Was sagen Sie als ehemaliger hessischer Justizminister zu Ermittlungen, die sich derart lange hinziehen?
Die Polizei ist die einzige Berufsgruppe im Lande, der zugemutet wird, auch dann für Aufklärung und Wahrheit zu sorgen, wenn sich strafrechtlich relevante Schuldvorwürfe gegen eigene Kolleginnen oder Kollegen richten.

Strenggenommen leitet ja die Staatsanwaltschaft die Ermittlungen...
Der Einwand, Herrin des Verfahrens sei ja hier nicht die Polizei selbst, sondern die zuständige Staatsanwaltschaft, hilft nicht sonderlich weiter. Denn auch Staatsanwälte legen keinen gesteigerten Wert darauf, sich mit der Polizei als derjenigen Institution anzulegen, von deren Arbeit der Erfolg der eigenen Aktivitäten weitgehen abhängig ist.
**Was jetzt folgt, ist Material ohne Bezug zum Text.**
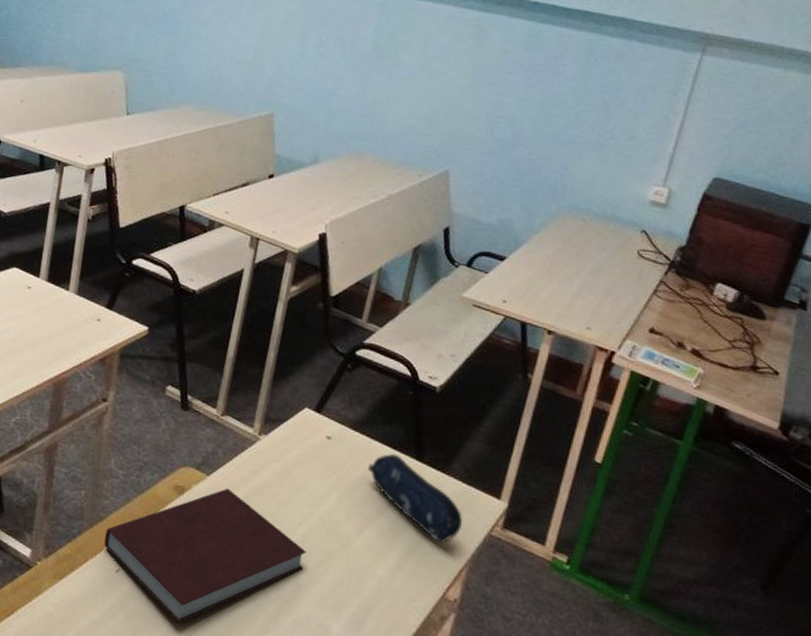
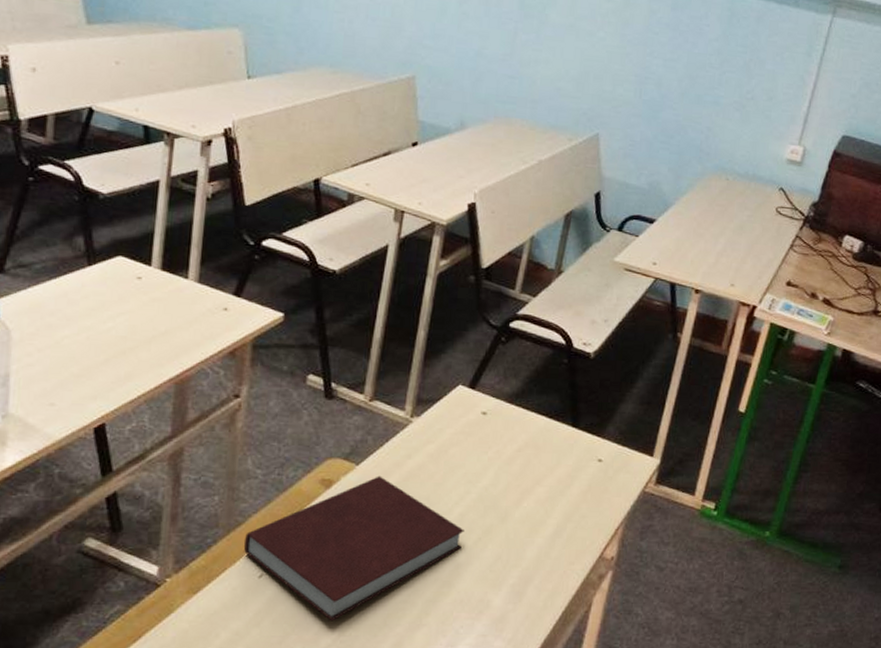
pencil case: present [367,453,462,543] -> none [524,423,618,505]

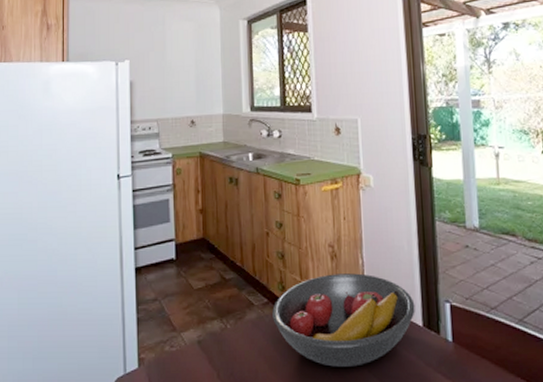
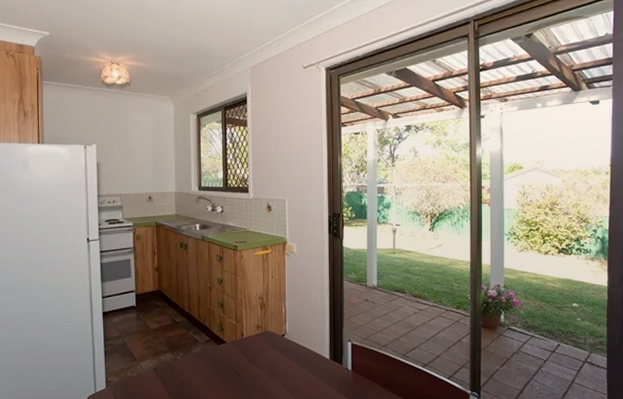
fruit bowl: present [272,273,415,367] -> none [213,319,324,388]

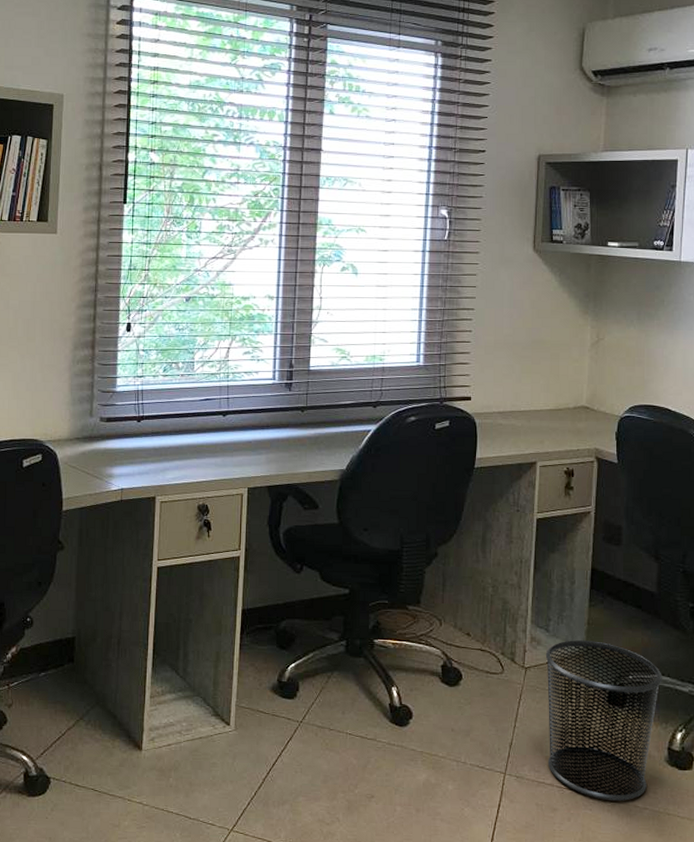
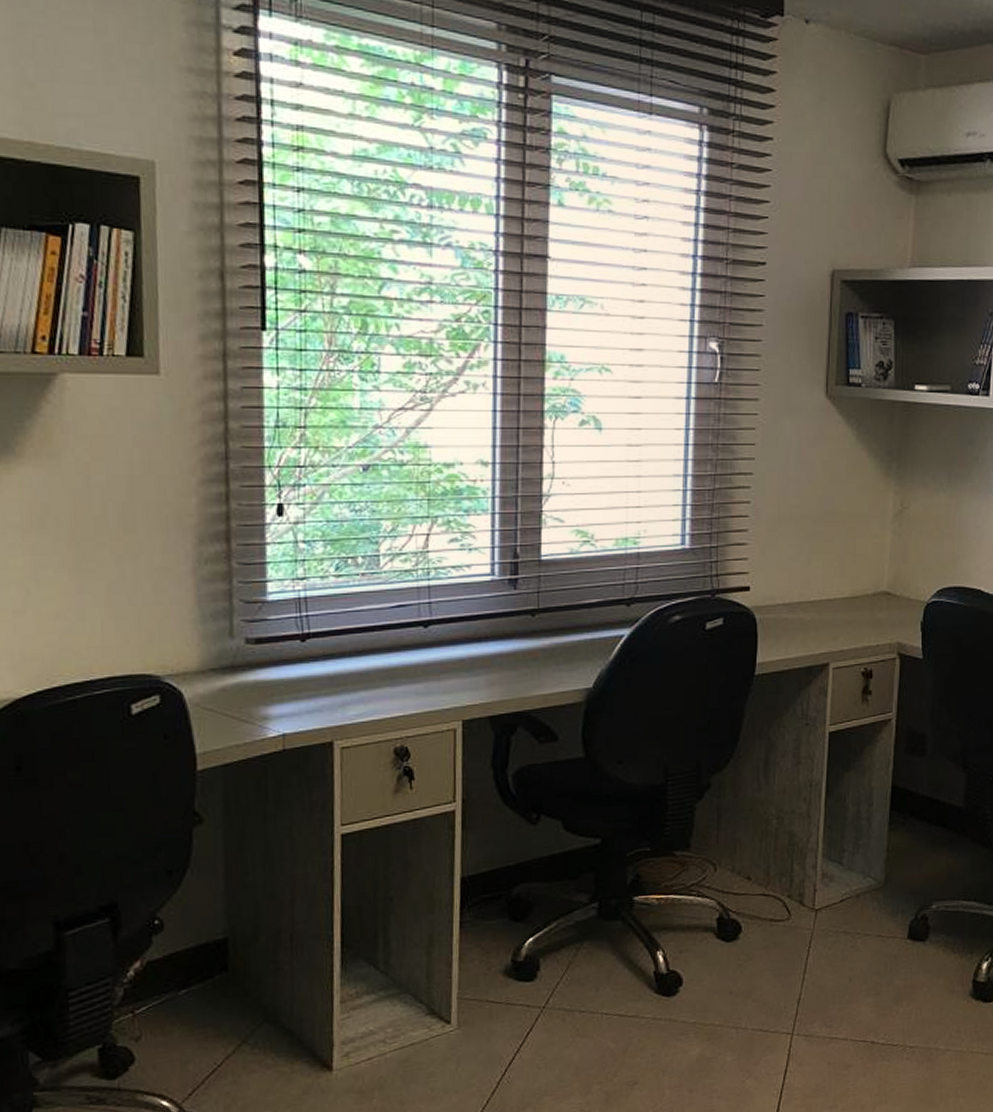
waste bin: present [545,640,662,801] -> none [838,870,968,1048]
Wie sähe eine Alternative aus?
Wer Wert auf unabhängige und unparteiische Ermittlungsergebnisse auch dort legt, wo es um Straftaten von Polizeibeamten geht, müsste bereit sein, eigenständige und neue Ermittlungsorgane zu schaffen, die nicht in den institutionellen Alltagsbetrieb von Polizei und Staatsanwaltschaft eingegliedert sind und die nur dann tätig zu werden hätten, wenn sich der Verdacht einer strafbaren Handlung gegen Polizeibeamte oder Vertreter anderer Strafverfolgungsorgane richtet. Konsequenterweise müsste eine solche Behörde dann beim Justizministerium angesiedelt sein.

Aber wäre dies nicht ein Misstrauensvotum gegen die Polizei?
Dabei geht es nicht um ein Misstrauensvotum gegen die Polizei als Institution, sondern lediglich um deren Entlastung vom Risiko einer strukturellen Befangenheit in den einschlägigen Ermittlungsverfahren.